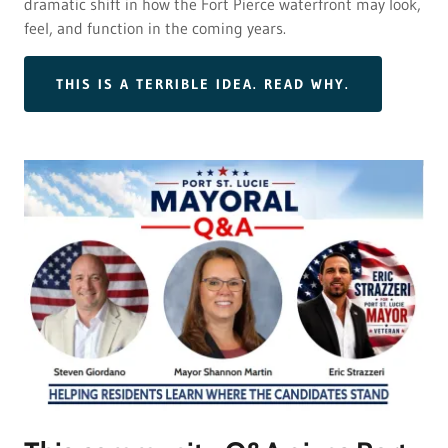
dramatic shift in how the Fort Pierce waterfront may look,
feel, and function in the coming years.
THIS IS A TERRIBLE IDEA. READ WHY.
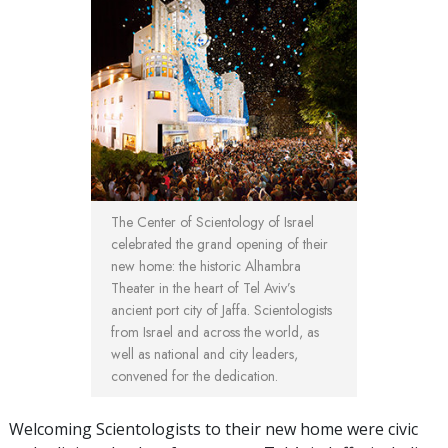
The Center of Scientology of Israel
celebrated the grand opening of their
new home: the historic Alhambra
Theater in the heart of Tel Aviv’s
ancient port city of Jaffa. Scientologists
from Israel and across the world, as
well as national and city leaders,
convened for the dedication.
Welcoming Scientologists to their new home were civic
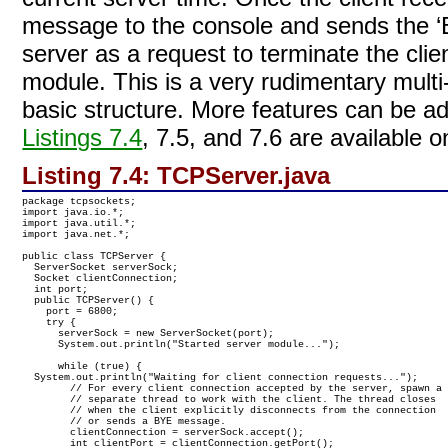
message to the console and sends the ‘
server as a request to terminate the cli
module. This is a very rudimentary multi
basic structure. More features can be a
Listings 7.4
, 7.5, and 7.6 are availabl
Listing 7.4:
TCPServer.java
package tcpsockets;

import java.io.*;

import java.util.*;

import java.net.*;

public class TCPServer {

  ServerSocket serverSock;

  Socket clientConnection;

  int port;

  public TCPServer() {

    port = 6800;

    try {

      serverSock = new ServerSocket(port);

      System.out.println("Started server module...");

      while (true) {

  System.out.println("Waiting for client connection requests...");

        // For every client connection accepted by the server, spawn a

        // separate thread to work with the client. The thread closes 

        // when the client explicitly disconnects from the connection 

        // or sends a BYE message.

        clientConnection = serverSock.accept();

        int clientPort = clientConnection.getPort();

#####

Return each line of the preceding material in which "ServerSocket" can be found.

  ServerSocket serverSock;
      serverSock = new ServerSocket(port);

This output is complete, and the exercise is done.